Start of Supplied data

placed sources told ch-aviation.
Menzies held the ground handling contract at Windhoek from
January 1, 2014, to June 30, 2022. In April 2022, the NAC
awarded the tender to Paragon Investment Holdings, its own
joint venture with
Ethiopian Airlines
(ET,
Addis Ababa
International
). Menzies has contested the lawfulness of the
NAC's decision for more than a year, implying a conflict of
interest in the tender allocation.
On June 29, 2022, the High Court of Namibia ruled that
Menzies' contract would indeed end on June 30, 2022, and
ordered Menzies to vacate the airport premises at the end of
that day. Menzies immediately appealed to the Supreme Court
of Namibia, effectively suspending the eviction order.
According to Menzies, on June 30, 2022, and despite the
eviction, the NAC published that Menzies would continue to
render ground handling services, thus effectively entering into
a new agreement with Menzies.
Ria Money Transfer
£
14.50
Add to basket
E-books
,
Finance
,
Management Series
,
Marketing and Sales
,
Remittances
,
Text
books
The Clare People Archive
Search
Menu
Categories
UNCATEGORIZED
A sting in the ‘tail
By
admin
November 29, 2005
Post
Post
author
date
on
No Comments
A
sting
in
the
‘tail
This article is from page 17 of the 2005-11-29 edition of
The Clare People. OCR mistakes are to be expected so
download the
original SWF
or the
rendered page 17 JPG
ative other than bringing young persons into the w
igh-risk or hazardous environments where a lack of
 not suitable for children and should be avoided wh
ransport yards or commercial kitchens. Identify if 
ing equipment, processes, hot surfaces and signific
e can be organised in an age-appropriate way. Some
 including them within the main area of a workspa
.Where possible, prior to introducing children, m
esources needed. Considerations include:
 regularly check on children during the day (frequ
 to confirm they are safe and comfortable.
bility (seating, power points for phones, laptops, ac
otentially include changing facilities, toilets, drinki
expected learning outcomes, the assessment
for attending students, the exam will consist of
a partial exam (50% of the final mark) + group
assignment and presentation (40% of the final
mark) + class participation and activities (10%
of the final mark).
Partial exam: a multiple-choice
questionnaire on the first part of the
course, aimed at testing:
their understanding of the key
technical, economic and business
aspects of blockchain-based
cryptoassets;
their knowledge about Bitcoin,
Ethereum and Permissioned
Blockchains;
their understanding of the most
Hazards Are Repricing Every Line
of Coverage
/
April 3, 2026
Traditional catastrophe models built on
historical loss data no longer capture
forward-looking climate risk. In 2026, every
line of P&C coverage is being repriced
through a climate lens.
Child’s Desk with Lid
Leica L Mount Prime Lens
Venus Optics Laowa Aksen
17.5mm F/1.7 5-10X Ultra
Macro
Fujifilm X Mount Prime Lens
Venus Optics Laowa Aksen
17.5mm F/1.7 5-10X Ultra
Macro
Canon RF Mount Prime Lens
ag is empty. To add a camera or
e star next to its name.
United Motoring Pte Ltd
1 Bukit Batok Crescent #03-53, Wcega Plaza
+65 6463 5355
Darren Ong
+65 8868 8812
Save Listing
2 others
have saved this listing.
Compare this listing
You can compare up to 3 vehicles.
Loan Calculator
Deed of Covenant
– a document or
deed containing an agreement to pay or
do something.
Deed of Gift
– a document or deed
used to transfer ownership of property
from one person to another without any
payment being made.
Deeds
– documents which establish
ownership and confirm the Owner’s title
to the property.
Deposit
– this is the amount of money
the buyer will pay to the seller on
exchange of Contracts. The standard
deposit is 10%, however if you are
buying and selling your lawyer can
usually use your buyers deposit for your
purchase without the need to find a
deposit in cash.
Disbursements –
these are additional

End of Supplied data

Prompt: Exactly the lines above from the one with "igh-risk or hazardous" to the one with "introducing children, m", both included, are to be quoted; leave the rest out.

Response to the task:
igh-risk or hazardous environments where a lack of
 not suitable for children and should be avoided wh
ransport yards or commercial kitchens. Identify if 
ing equipment, processes, hot surfaces and signific
e can be organised in an age-appropriate way. Some
 including them within the main area of a workspa
.Where possible, prior to introducing children, m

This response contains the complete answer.